Philae et la comète Churyumov-Gerasimenko (67P/CG) : atterrissage du 12 novembre 2014 et premiers résultats

06/02/2015

Pierre Thomas

ENS de Lyon - Laboratoire de Géologie de Lyon

Olivier Dequincey

ENS de Lyon / DGESCO

Résumé

Rosetta a largué le module Philae qui s'est posé sur Chury et, après quelques rebonds, a pu faire de première analyses jusqu'à épuisement de sa pile. Attente du réveil de Philae... et de la publication des analyses effectuées.

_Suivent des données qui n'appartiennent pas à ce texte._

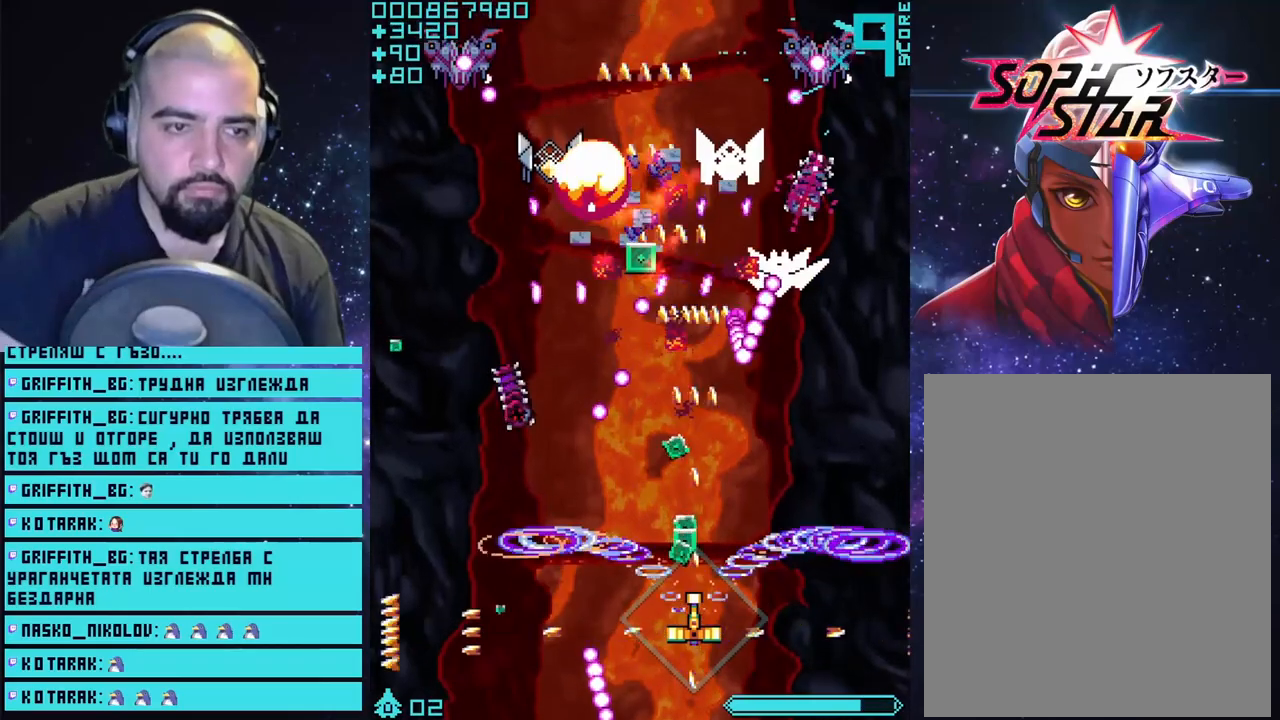
{"buttons": ["CROSS"], "left_stick": "center", "right_stick": "center", "events": [[350, "left_stick", "right"], [467, "left_stick", "center"]]}
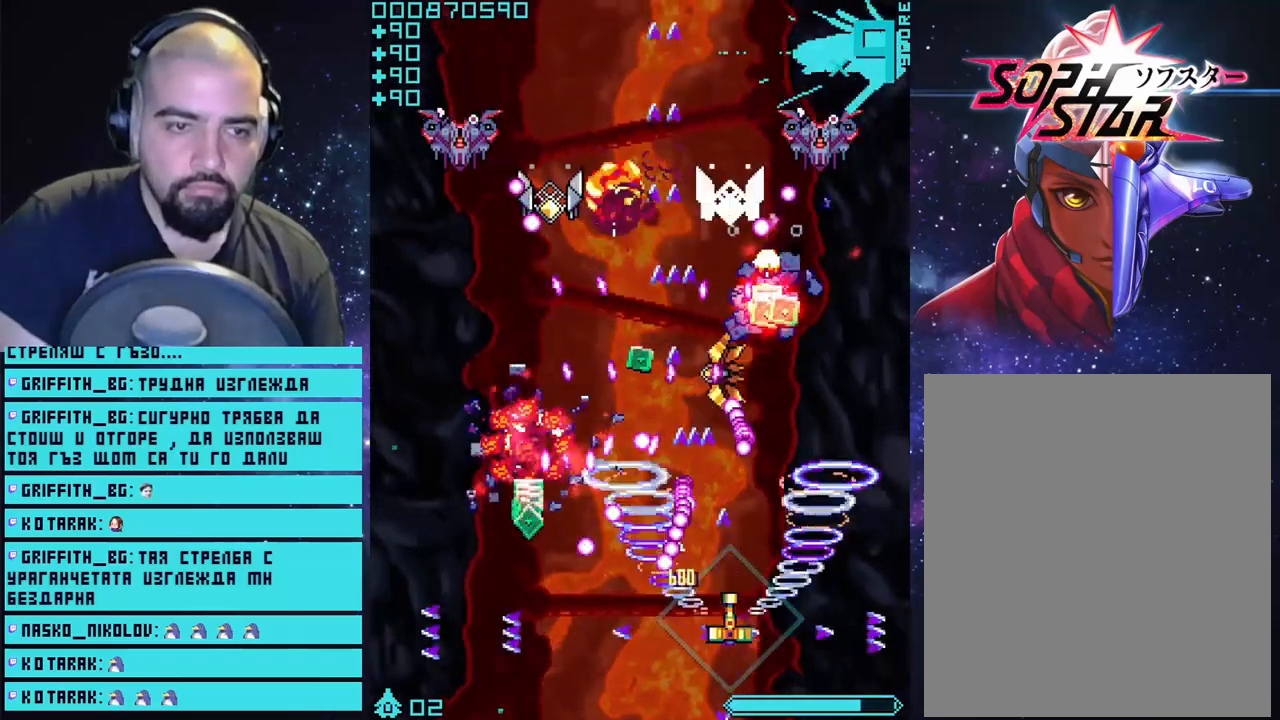
{"buttons": ["CROSS"], "left_stick": "right", "right_stick": "center", "events": [[483, "left_stick", "right"]]}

L'atterrissage du 12 novembre 2014 : impact, rebonds et immobilisation définitive

Le 12 novembre 2014, Philae quitte la sonde Rosetta à laquelle il était accroché et se pose sur Churuymov-Gerasimenko. Philae n'était pas manœuvrable, Rosetta l'était. Rosetta, qui était en orbite autour de la comète depuis début août 2014, avait été placée ce 12 novembre sur une trajectoire l'amenant en collision avec la comète. Avec des ressorts, elle a éjecté Philae qui a continué sur la même trajectoire en direction de la comète, alors que la sonde Rosetta a remis son moteur en marche et s'est replacée sur une orbite circum-cométaire n'entraînant pas de collision.

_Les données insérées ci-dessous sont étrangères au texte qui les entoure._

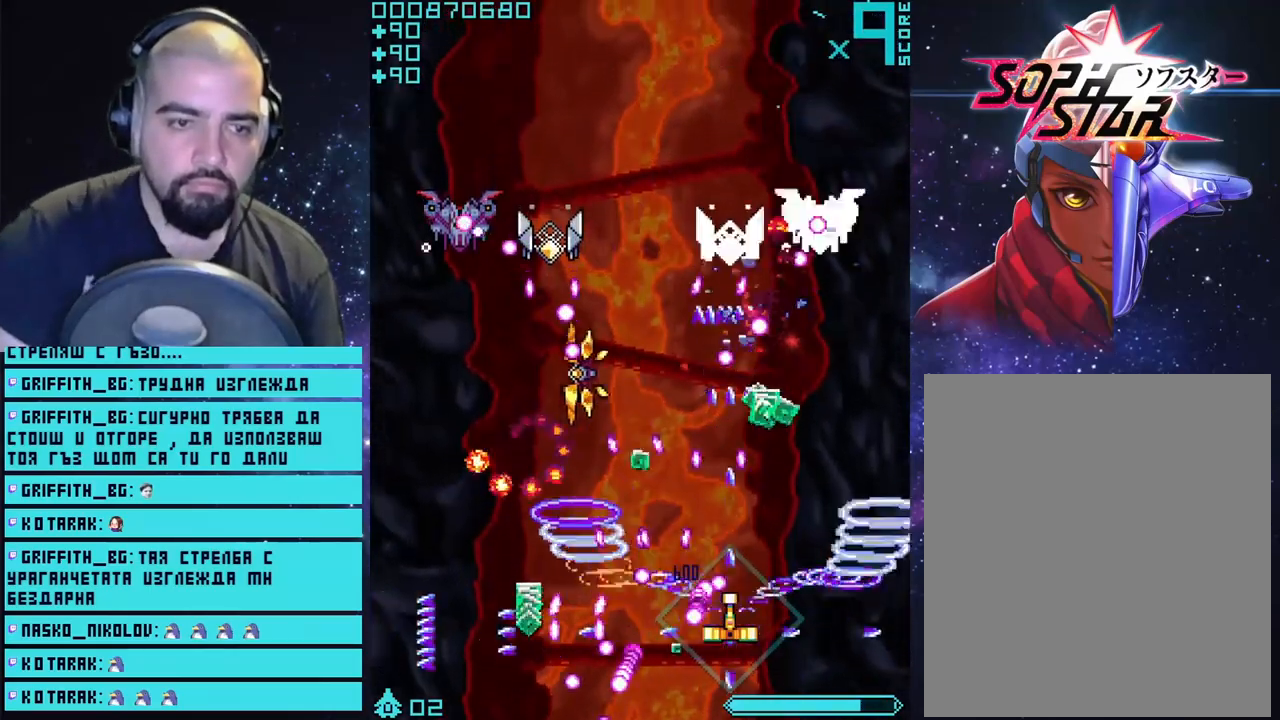
{"buttons": ["CROSS"], "left_stick": "center", "right_stick": "center", "events": [[150, "left_stick", "center"]]}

Philae est largué à 9h35min (heure de France métropolitaine) et atteint la surface de Rosetta ce 12 novembre 2014 à 16h34. Et c'est là que surviennent les problèmes. Il arrive comme prévu à une vitesse très faible (3 km/h, soit 95 cm/s), vitesse légèrement inférieure à la vitesse de libération. Mais les dispositifs d'accrochage ne fonctionnent pas, et Philae rebondit. Il parcourt alors une trajectoire parabolique qui va durer 1h51min à la vitesse moyenne de 38 cm/s. Il retombe à environ 1 km de son point d'arrivée, et rebondit pour la deuxième fois à la vitesse moyenne "extraordinaire" de 3 cm/s. Il touche de nouveau le sol à 18h32min, quelques mètres plus loin, et s'y immobilise définitivement. Il est alors "coincé" à l'ombre au fond d'une espèce de trou (genre crevasse), au pied d'une falaise. Philae n'a pas encore été repéré avec exactitude à ce jour (5 février 2015).

Figure 1. Animation de l'ESA montrant une mosaïque de 19 photos prise par la caméra OSIRIS de Rosetta pendant la "descente" de Philae vers 67P/CG

L'image correspond à une copie d'écran de l'animation lors du passage à la 4ème photo. Les heures sont indiqué en TU (rajouter 1h pour avoir l'heure légale de France métropolitaine). La première image a été prise à 10h18min55s TU, la dernière à 14h23min51s TU, le 12 novembre 2014.



La comète 67P/CG vue depuis Philae au cours de son approche, 12 novembre 2014

Figure 3. La comète 67P/CG vue depuis Philae au cours de son approche, 12 novembre 2014

Image ROLIS (ROsetta Lander Imaging System) prise à 14h38min TU.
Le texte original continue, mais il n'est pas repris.